BEGIN PASSAGE

Itching after sclerotherapy

Local itching at sites where sclerotherapy was performed can be common after the procedure.  As the point of the procedure is to induce a local inflammatory reaction in the vessel, that can result in histamine release, which causes us to itch. This is typically why in our practice we apply a topical steroid to the legs immediately after sclerotherapy, to mitigate this reaction.  Although rare, if you are having itching beyond the areas of injection (rest of your body), you should notify your treating physician as this may be a sign of an allergic reaction, especially if it is accompanied by a rash.

Sabrina Fabi, MD
San Diego Dermatologic Surgeon
5.0 out of 5 stars 86 reviews

Itching Possible in Treated Areas After Sclerotherapy

It is very possible to have itching in the areas treated after having sclerotherapy done.  The veins treated are irritated by the solution injected into them and that irritation can result in itching and redness in the area; there may even be some bruising and swelling.  All of this should resolve within a couple of weeks. If the itching is bothersome, I recommend using an over-the-counter cortisone cream a few times a day.  If that doesn't help, consult with your doctor who performed the sclerotherapy for evaluation. Click on the link below to view a video demonstration of sclerotherapy on lower extremity veins.

Channing R. Barnett, MD
New York Dermatologist
4.1 out of 5 stars 8 reviews

Itching after sclerotherapy is common

Itching in the region of the injections is quite common after sclerotherapy. It's not common to have itching all over, or in untreated areas. But you can apply hydrocortisone 1% (available OTC) after cool water, or take an allergy pill, to stop any associated itching from the procedure. What's happening is that the sclerotherapy solution which was injected is irritating the veins, causing them to collapse, and sometimes this does show up on the surface for a bit as itching. It's not uncommon and it's nothing to be concerned about.

END PASSAGE

- **ACTIVITY LIST**
1) In the text on itching after sclerotherapy, rewrite the paragraph beginning "It is very possible to have itching" as a short bulleted list that keeps its main facts.
2) List every remedy for itching that the text on itching after sclerotherapy mentions.
3) Answer these questions from the text on itching after sclerotherapy:
(a) What does the local inflammatory reaction release that causes itching?
(b) Within what time should the itching, redness, bruising and swelling resolve?
(c) What strength of hydrocortisone is suggested?

BEGIN PROVIDED DATA

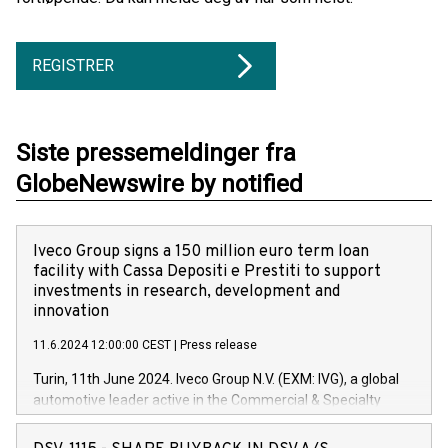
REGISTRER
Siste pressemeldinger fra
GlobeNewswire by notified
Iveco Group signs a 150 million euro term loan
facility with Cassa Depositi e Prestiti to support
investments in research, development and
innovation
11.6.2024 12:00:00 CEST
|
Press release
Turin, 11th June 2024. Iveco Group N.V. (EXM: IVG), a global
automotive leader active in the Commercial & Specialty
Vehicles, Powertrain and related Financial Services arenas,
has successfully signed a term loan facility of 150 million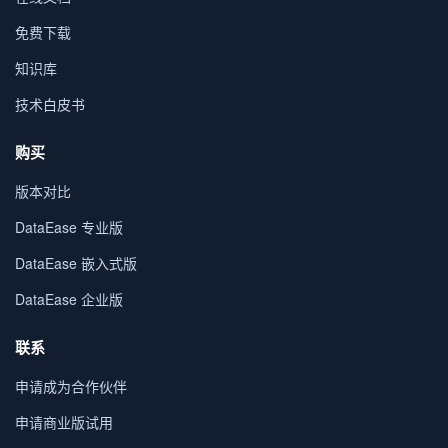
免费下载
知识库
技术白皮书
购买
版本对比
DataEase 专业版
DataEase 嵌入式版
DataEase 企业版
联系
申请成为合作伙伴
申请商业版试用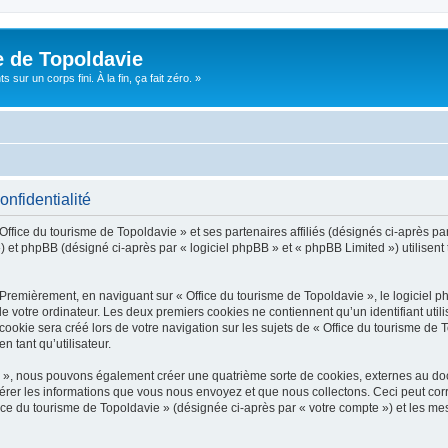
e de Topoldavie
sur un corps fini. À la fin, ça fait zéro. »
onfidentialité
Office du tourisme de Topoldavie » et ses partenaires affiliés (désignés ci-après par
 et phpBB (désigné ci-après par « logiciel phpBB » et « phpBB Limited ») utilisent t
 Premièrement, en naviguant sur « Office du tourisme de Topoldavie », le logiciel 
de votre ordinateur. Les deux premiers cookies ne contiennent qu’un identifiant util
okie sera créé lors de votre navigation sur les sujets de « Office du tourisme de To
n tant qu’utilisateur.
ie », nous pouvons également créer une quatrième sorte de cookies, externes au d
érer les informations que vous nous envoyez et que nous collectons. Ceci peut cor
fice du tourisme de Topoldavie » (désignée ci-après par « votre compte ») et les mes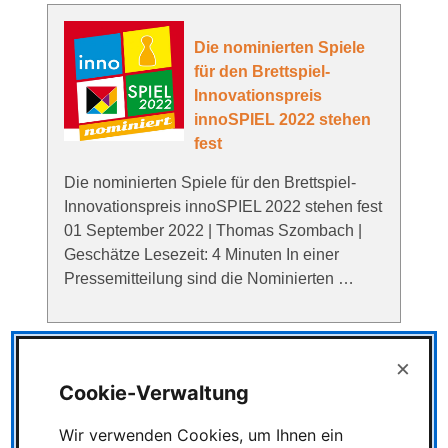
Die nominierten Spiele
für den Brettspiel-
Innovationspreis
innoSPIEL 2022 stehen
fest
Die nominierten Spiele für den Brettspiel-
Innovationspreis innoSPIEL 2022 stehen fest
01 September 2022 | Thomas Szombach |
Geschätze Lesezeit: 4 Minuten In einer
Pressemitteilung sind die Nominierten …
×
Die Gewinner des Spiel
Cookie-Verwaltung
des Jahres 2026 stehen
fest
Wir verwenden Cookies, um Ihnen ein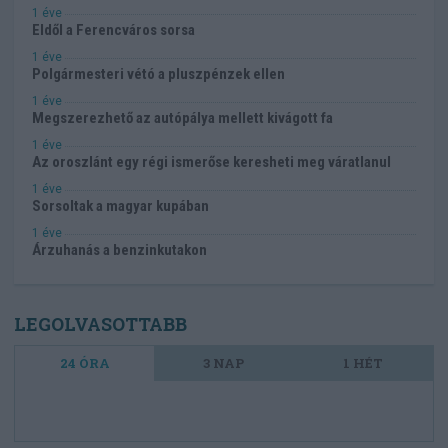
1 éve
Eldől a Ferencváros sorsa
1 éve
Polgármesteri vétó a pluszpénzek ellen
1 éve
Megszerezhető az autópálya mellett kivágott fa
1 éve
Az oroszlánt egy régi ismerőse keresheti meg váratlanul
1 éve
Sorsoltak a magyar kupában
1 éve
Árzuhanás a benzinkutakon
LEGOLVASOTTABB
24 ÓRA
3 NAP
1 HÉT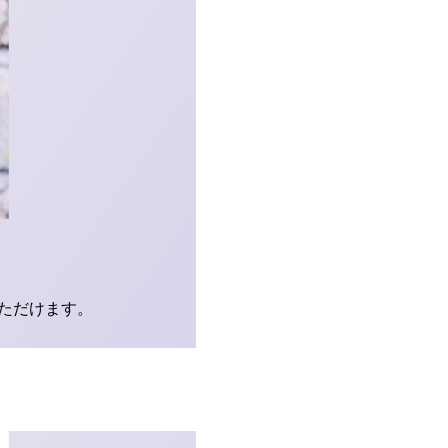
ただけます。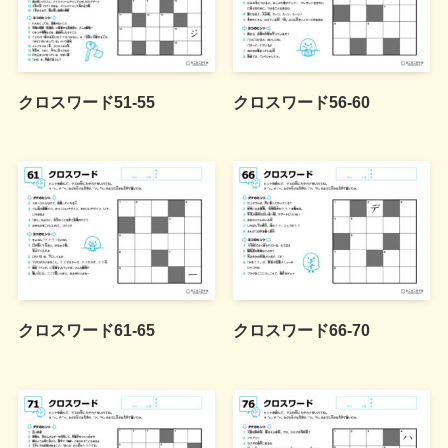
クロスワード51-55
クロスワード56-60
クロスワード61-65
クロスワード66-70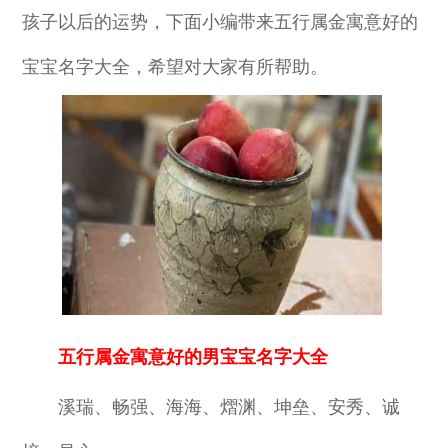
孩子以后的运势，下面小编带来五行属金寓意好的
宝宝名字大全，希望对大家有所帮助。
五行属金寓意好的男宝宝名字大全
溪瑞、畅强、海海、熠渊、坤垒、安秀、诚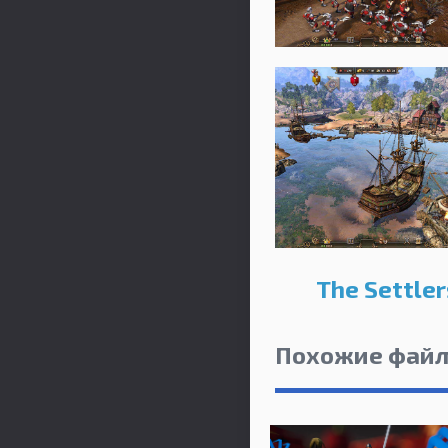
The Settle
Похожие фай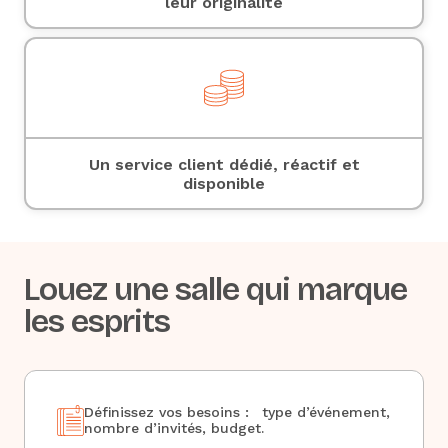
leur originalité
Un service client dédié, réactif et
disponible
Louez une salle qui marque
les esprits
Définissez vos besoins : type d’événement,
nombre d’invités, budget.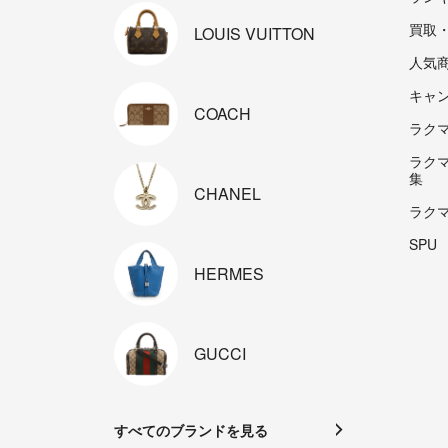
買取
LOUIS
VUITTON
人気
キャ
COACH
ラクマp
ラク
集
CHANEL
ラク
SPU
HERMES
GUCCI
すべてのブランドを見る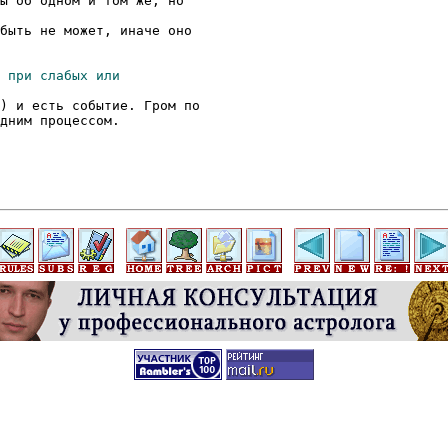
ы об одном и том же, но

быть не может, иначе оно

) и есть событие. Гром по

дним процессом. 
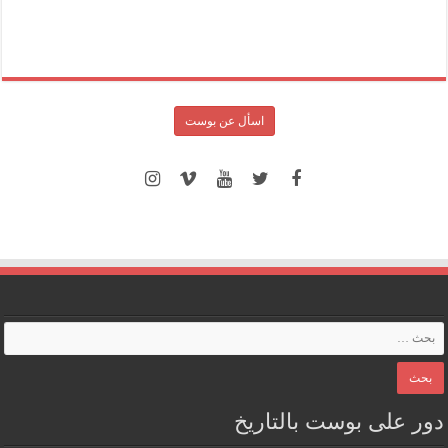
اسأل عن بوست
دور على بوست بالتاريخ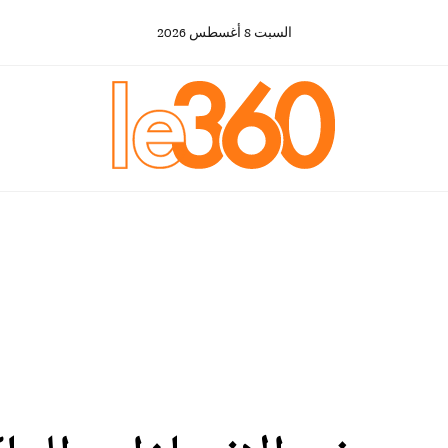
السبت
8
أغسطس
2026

END PROVIDED DATA
BEGIN PROVIDED DATA

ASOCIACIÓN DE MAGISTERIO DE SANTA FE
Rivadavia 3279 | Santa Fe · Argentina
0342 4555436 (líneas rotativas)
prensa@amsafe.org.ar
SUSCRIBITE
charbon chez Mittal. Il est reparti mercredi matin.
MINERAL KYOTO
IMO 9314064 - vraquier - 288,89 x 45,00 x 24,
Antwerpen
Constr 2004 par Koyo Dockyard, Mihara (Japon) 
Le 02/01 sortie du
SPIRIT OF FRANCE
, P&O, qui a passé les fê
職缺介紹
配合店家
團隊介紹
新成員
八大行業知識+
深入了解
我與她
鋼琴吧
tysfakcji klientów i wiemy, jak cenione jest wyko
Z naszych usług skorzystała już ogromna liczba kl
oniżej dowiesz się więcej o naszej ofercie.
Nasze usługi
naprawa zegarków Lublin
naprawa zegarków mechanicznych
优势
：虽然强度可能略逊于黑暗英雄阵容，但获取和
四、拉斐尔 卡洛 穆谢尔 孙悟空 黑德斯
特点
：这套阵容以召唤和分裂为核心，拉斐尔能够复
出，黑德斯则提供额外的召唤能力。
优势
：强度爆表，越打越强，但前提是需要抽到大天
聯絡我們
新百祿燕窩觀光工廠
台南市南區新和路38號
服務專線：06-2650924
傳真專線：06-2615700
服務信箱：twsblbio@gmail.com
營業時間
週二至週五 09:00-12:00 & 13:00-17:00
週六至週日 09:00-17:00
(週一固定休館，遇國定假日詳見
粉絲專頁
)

END PROVIDED DATA

- **ANSWER SECTION**
1)
- Itching in treated areas is very possible after sclerotherapy.
- The injected solution irritates the treated veins, which can cause itching and redness, and possibly bruising and swelling.
- These effects should resolve within a couple of weeks.
- For bothersome itching, use an over-the-counter cortisone cream a few times a day.
- If that doesn't help, see the doctor who performed the sclerotherapy for evaluation.

2)
- A topical steroid applied to the legs immediately after sclerotherapy
- An over-the-counter cortisone cream used a few times a day
- Hydrocortisone 1% (available OTC), applied after cool water
- An allergy pill

3)
(a) Histamine
(b) Within a couple of weeks
(c) 1%